Activity: Leave the pictures out. Retype exactly the lines below from the one containing "## 📦 **Components Created**" through the one containing "以降はここで公開していくことにしました．旧版は削除．", and no others.

Dataset extract:

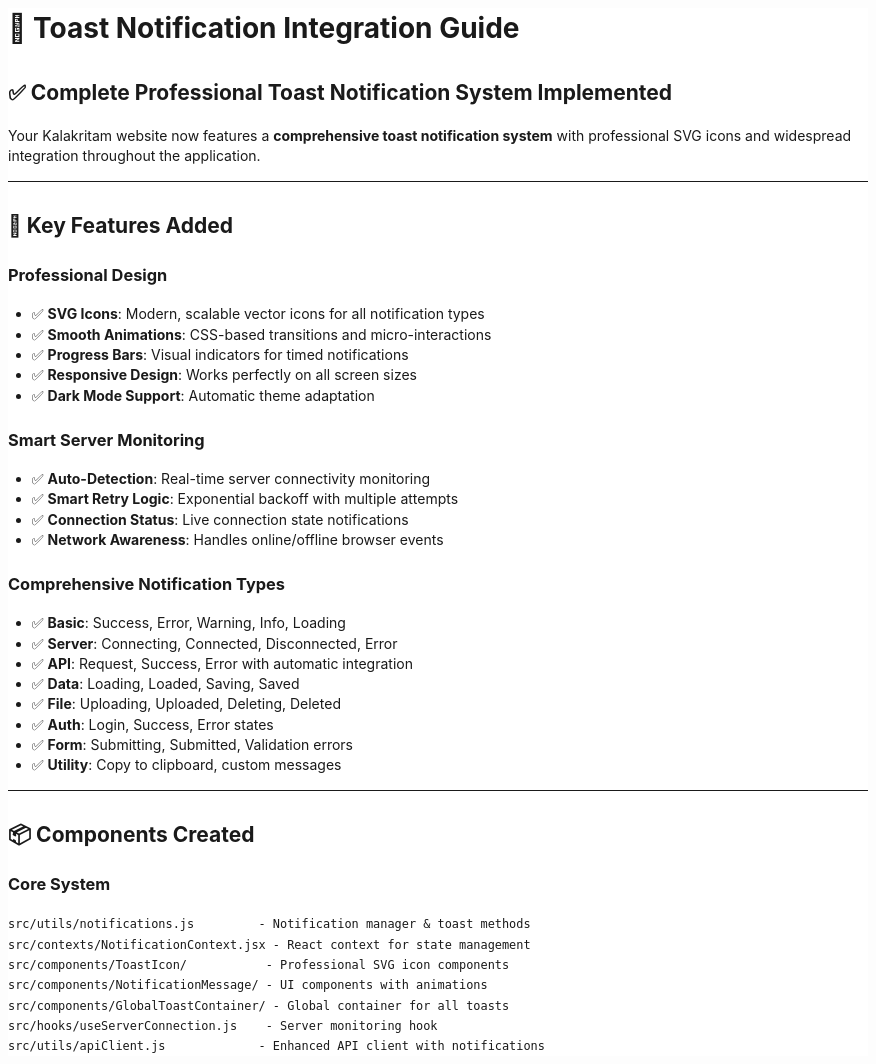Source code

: # 🎯 Toast Notification Integration Guide

## ✅ Complete Professional Toast Notification System Implemented

Your Kalakritam website now features a **comprehensive toast notification system** with professional SVG icons and widespread integration throughout the application.

---

## 🚀 **Key Features Added**

### **Professional Design**
- ✅ **SVG Icons**: Modern, scalable vector icons for all notification types
- ✅ **Smooth Animations**: CSS-based transitions and micro-interactions
- ✅ **Progress Bars**: Visual indicators for timed notifications
- ✅ **Responsive Design**: Works perfectly on all screen sizes
- ✅ **Dark Mode Support**: Automatic theme adaptation

### **Smart Server Monitoring**
- ✅ **Auto-Detection**: Real-time server connectivity monitoring
- ✅ **Smart Retry Logic**: Exponential backoff with multiple attempts
- ✅ **Connection Status**: Live connection state notifications
- ✅ **Network Awareness**: Handles online/offline browser events

### **Comprehensive Notification Types**
- ✅ **Basic**: Success, Error, Warning, Info, Loading
- ✅ **Server**: Connecting, Connected, Disconnected, Error
- ✅ **API**: Request, Success, Error with automatic integration
- ✅ **Data**: Loading, Loaded, Saving, Saved
- ✅ **File**: Uploading, Uploaded, Deleting, Deleted
- ✅ **Auth**: Login, Success, Error states
- ✅ **Form**: Submitting, Submitted, Validation errors
- ✅ **Utility**: Copy to clipboard, custom messages

---

## 📦 **Components Created**

### **Core System**
```
src/utils/notifications.js         - Notification manager & toast methods
src/contexts/NotificationContext.jsx - React context for state management
src/components/ToastIcon/           - Professional SVG icon components
src/components/NotificationMessage/ - UI components with animations
src/components/GlobalToastContainer/ - Global container for all toasts
src/hooks/useServerConnection.js    - Server monitoring hook
src/utils/apiClient.js             - Enhanced API client with notifications
```
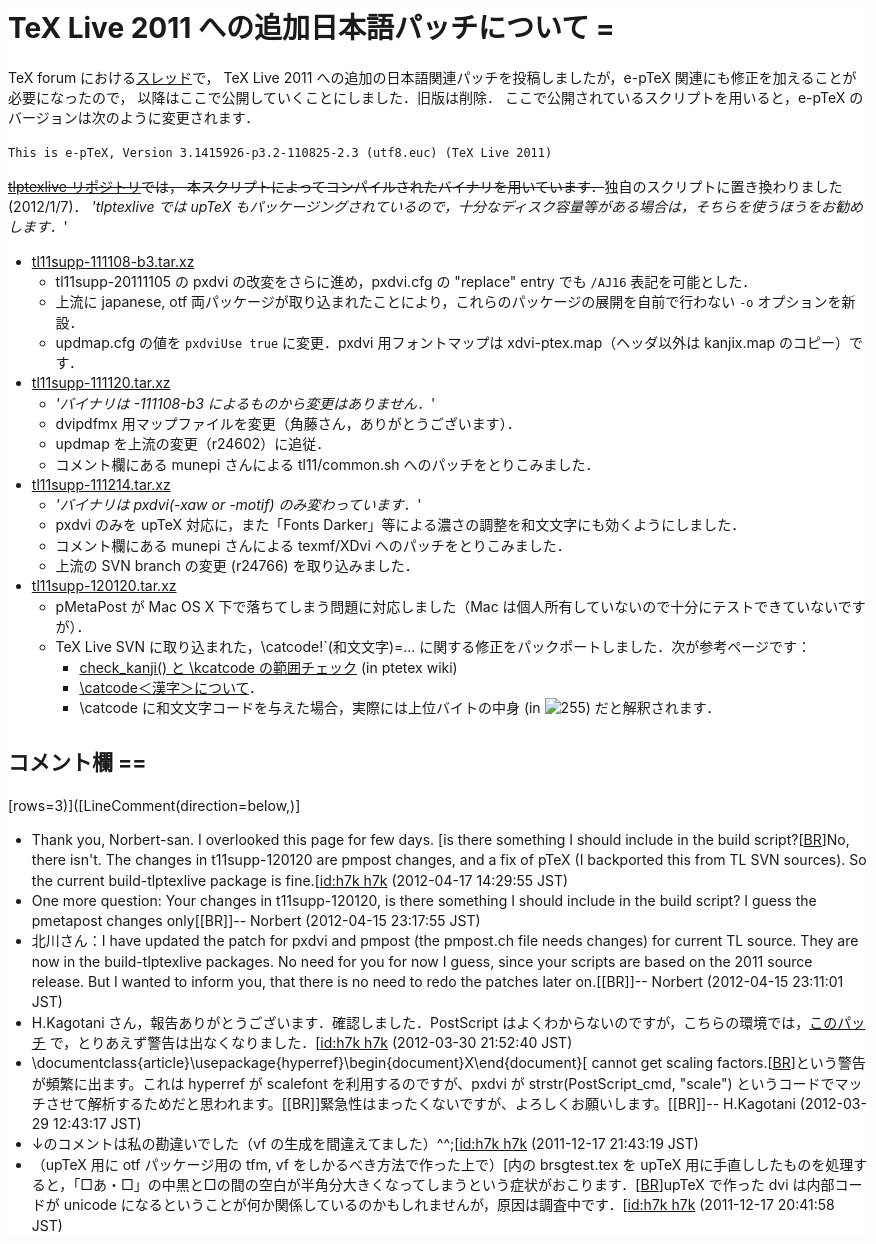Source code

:# TeX Live 2011 への追加日本語パッチについて =

TeX forum における[スレッド](http://oku.edu.mie-u.ac.jp/tex/mod/forum/discuss.php?d=675)で，
TeX Live 2011 への追加の日本語関連パッチを投稿しましたが，e-pTeX 関連にも修正を加えることが必要になったので，
以降はここで公開していくことにしました．旧版は削除．
ここで公開されているスクリプトを用いると，e-pTeX のバージョンは次のように変更されます．
```
This is e-pTeX, Version 3.1415926-p3.2-110825-2.3 (utf8.euc) (TeX Live 2011)
```

~~[tlptexlive リポジトリ](http://tutimura.ath.cx/ptexlive/?tlptexlive%A5%EA%A5%DD%A5%B8%A5%C8%A5%EA)では，
本スクリプトによってコンパイルされたバイナリを用いています．~~独自のスクリプトに置き換わりました (2012/1/7)．
*'tlptexlive では upTeX もパッケージングされているので，十分なディスク容量等がある場合は，そちらを使うほうをお勧めします．*'

 * [tl11supp-111108-b3.tar.xz](http://sourceforge.jp/projects/eptex/wiki/TeX_Live_2011/attach/tl11supp-111108-b3.tar.xz)
   * tl11supp-20111105 の pxdvi の改変をさらに進め，pxdvi.cfg の "replace" entry でも `/AJ16` 表記を可能とした．
   * 上流に japanese, otf 両パッケージが取り込まれたことにより，これらのパッケージの展開を自前で行わない `-o` オプションを新設．
   * updmap.cfg の値を `pxdviUse true` に変更．pxdvi 用フォントマップは xdvi-ptex.map（ヘッダ以外は kanjix.map のコピー）です．
 * [tl11supp-111120.tar.xz](http://sourceforge.jp/projects/eptex/wiki/TeX_Live_2011/attach/tl11supp-111120.tar.xz)
   * *'バイナリは -111108-b3 によるものから変更はありません．*'
   * dvipdfmx 用マップファイルを変更（角藤さん，ありがとうございます）．
   * updmap を上流の変更（r24602）に追従．
   * コメント欄にある munepi さんによる tl11/common.sh へのパッチをとりこみました．
 * [tl11supp-111214.tar.xz](http://sourceforge.jp/projects/eptex/wiki/TeX_Live_2011/attach/tl11supp-111214.tar.xz)
   * *'バイナリは pxdvi(-xaw or -motif) のみ変わっています．*'
   * pxdvi のみを upTeX 対応に，また「Fonts Darker」等による濃さの調整を和文文字にも効くようにしました．
   * コメント欄にある munepi さんによる texmf/XDvi へのパッチをとりこみました．
   * 上流の SVN branch の変更 (r24766) を取り込みました．
 * [tl11supp-120120.tar.xz](http://sourceforge.jp/projects/eptex/wiki/TeX_Live_2011/attach/tl11supp-120120.tar.xz)
   * pMetaPost が Mac OS X 下で落ちてしまう問題に対応しました（Mac は個人所有していないので十分にテストできていないですが）．
   * TeX Live SVN に取り込まれた，\catcode!`(和文文字)=... に関する修正をパックポートしました．次が参考ページです：
     *  [check_kanji() と \kcatcode の範囲チェック](http://tutimura.ath.cx/ptetex/?check_kanji%A4%C8kcatcode%A4%CE%C8%CF%B0%CF%A5%C1%A5%A7%A5%C3%A5%AF) (in ptetex wiki)
     * [\catcode＜漢字＞について](http://oku.edu.mie-u.ac.jp/tex/mod/forum/discuss.php?d=544)．
     * \catcode に和文文字コードを与えた場合，実際には上位バイトの中身 (in ![255](0,)) だと解釈されます．

## コメント欄 ==
[rows=3)]([LineComment(direction=below,)]
  * Thank you, Norbert-san. I overlooked this page for few days. [is there something I should include in the build script?[[BR]([BR]]>)]No, there isn't. The changes in t11supp-120120 are pmpost changes, and a fix of pTeX (I backported this from TL SVN sources). So the current build-tlptexlive package is fine.[[id:h7k h7k]([BR]]--) (2012-04-17 14:29:55 JST)
  * One more question: Your changes in t11supp-120120, is there something I should include in the build script? I guess the pmetapost changes only[[BR]]-- Norbert (2012-04-15 23:17:55 JST)
  * 北川さん：I have updated the patch for pxdvi and pmpost (the pmpost.ch file needs changes) for current TL source. They are now in the build-tlptexlive packages. No need for you for now I guess, since your scripts are based on the 2011 source release. But I wanted to inform you, that there is no need to redo the patches later on.[[BR]]-- Norbert (2012-04-15 23:11:01 JST)
  * H.Kagotani  さん，報告ありがとうございます．確認しました．PostScript はよくわからないのですが，こちらの環境では，[このパッチ](http://sourceforge.jp/projects/eptex/wiki/TeX_Live_2011/attach/pxdvik-20120330-scalefont.diff) で，とりあえず警告は出なくなりました．[[id:h7k h7k]([BR]]--) (2012-03-30 21:52:40 JST)
  * \documentclass{article}\usepackage{hyperref}\begin{document}X\end{document}[ cannot get scaling factors.[[BR]([BR]]というコードをplatexでコンパイルしてpxdviで表示すると、[[BR]]pxdvi-xaw:)]という警告が頻繁に出ます。これは hyperref が scalefont を利用するのですが、pxdvi が strstr(PostScript_cmd, "scale") というコードでマッチさせて解析するためだと思われます。[[BR]]緊急性はまったくないですが、よろしくお願いします。[[BR]]-- H.Kagotani (2012-03-29 12:43:17 JST)
  * ↓のコメントは私の勘違いでした（vf の生成を間違えてました）^^;[[id:h7k h7k]([BR]]--) (2011-12-17 21:43:19 JST)
  * （upTeX 用に otf パッケージ用の tfm, vf をしかるべき方法で作った上で）[内の brsgtest.tex を upTeX 用に手直ししたものを処理すると，「□あ・□」の中黒と□の間の空白が半角分大きくなってしまうという症状がおこります．[[BR]([BR]]otfbeta)]upTeX で作った dvi は内部コードが unicode になるということが何か関係しているのかもしれませんが，原因は調査中です．[[id:h7k h7k]([BR]]--) (2011-12-17 20:41:58 JST)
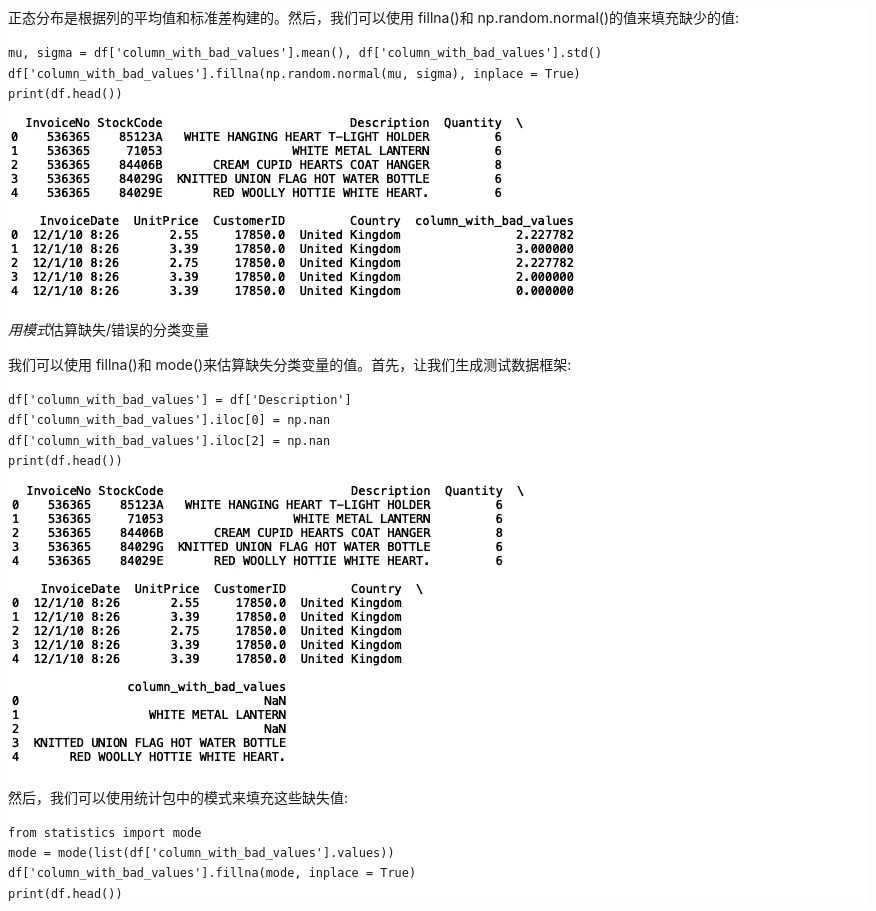 正态分布是根据列的平均值和标准差构建的。然后，我们可以使用 fillna()和 np.random.normal()的值来填充缺少的值:

```
mu, sigma = df['column_with_bad_values'].mean(), df['column_with_bad_values'].std()
df['column_with_bad_values'].fillna(np.random.normal(mu, sigma), inplace = True)
print(df.head())
```

![](img/5b95705812efd2e1de09d396fd877eda.png)

*用模式*估算缺失/错误的分类变量

我们可以使用 fillna()和 mode()来估算缺失分类变量的值。首先，让我们生成测试数据框架:

```
df['column_with_bad_values'] = df['Description']
df['column_with_bad_values'].iloc[0] = np.nan
df['column_with_bad_values'].iloc[2] = np.nan
print(df.head())
```

![](img/6e2b1adc032bdc69669b08693550e293.png)

然后，我们可以使用统计包中的模式来填充这些缺失值:

```
from statistics import mode
mode = mode(list(df['column_with_bad_values'].values))
df['column_with_bad_values'].fillna(mode, inplace = True)
print(df.head())
```
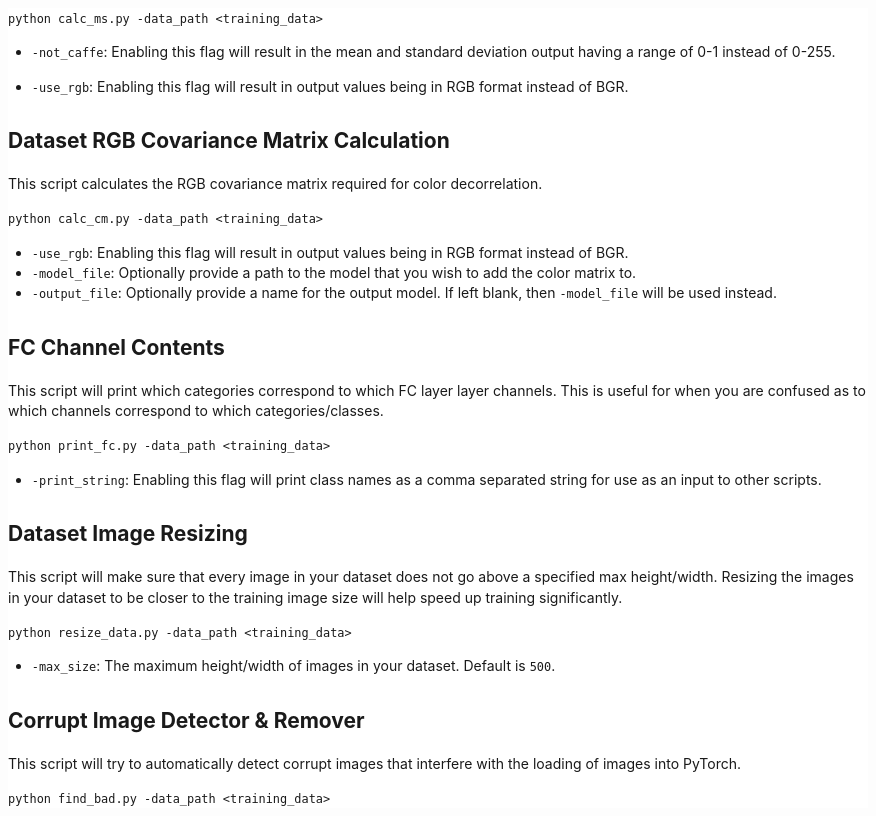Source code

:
 ```
python calc_ms.py -data_path <training_data>
```

* `-not_caffe`: Enabling this flag will result in the mean and standard deviation output having a range of 0-1 instead of 0-255.

* `-use_rgb`: Enabling this flag will result in output values being in RGB format instead of BGR.


## Dataset RGB Covariance Matrix Calculation

This script calculates the RGB covariance matrix required for color decorrelation.

```
python calc_cm.py -data_path <training_data>
```

* `-use_rgb`: Enabling this flag will result in output values being in RGB format instead of BGR.
* `-model_file`: Optionally provide a path to the model that you wish to add the color matrix to.
* `-output_file`: Optionally provide a name for the output model. If left blank, then `-model_file` will be used instead.

## FC Channel Contents

This script will print which categories correspond to which FC layer layer channels. This is useful for when you are confused as to which channels correspond to which categories/classes.

```
python print_fc.py -data_path <training_data>
```

* `-print_string`: Enabling this flag will print class names as a comma separated string for use as an input to other scripts.


## Dataset Image Resizing

This script will make sure that every image in your dataset does not go above a specified max height/width. Resizing the images in your dataset to be closer to the training image size will help speed up training significantly.

```
python resize_data.py -data_path <training_data>
```

* `-max_size`: The maximum height/width of images in your dataset. Default is `500`.


## Corrupt Image Detector & Remover

This script will try to automatically detect corrupt images that interfere with the loading of images into PyTorch.

```
python find_bad.py -data_path <training_data>
```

Solution to this task:
## 📦 **Components Created**

### **Core System**
```
src/utils/notifications.js         - Notification manager & toast methods
src/contexts/NotificationContext.jsx - React context for state management
src/components/ToastIcon/           - Professional SVG icon components
src/components/NotificationMessage/ - UI components with animations
src/components/GlobalToastContainer/ - Global container for all toasts
src/hooks/useServerConnection.js    - Server monitoring hook
src/utils/apiClient.js             - Enhanced API client with notifications
```
Source code

:# TeX Live 2011 への追加日本語パッチについて =

TeX forum における[スレッド](http://oku.edu.mie-u.ac.jp/tex/mod/forum/discuss.php?d=675)で，
TeX Live 2011 への追加の日本語関連パッチを投稿しましたが，e-pTeX 関連にも修正を加えることが必要になったので，
以降はここで公開していくことにしました．旧版は削除．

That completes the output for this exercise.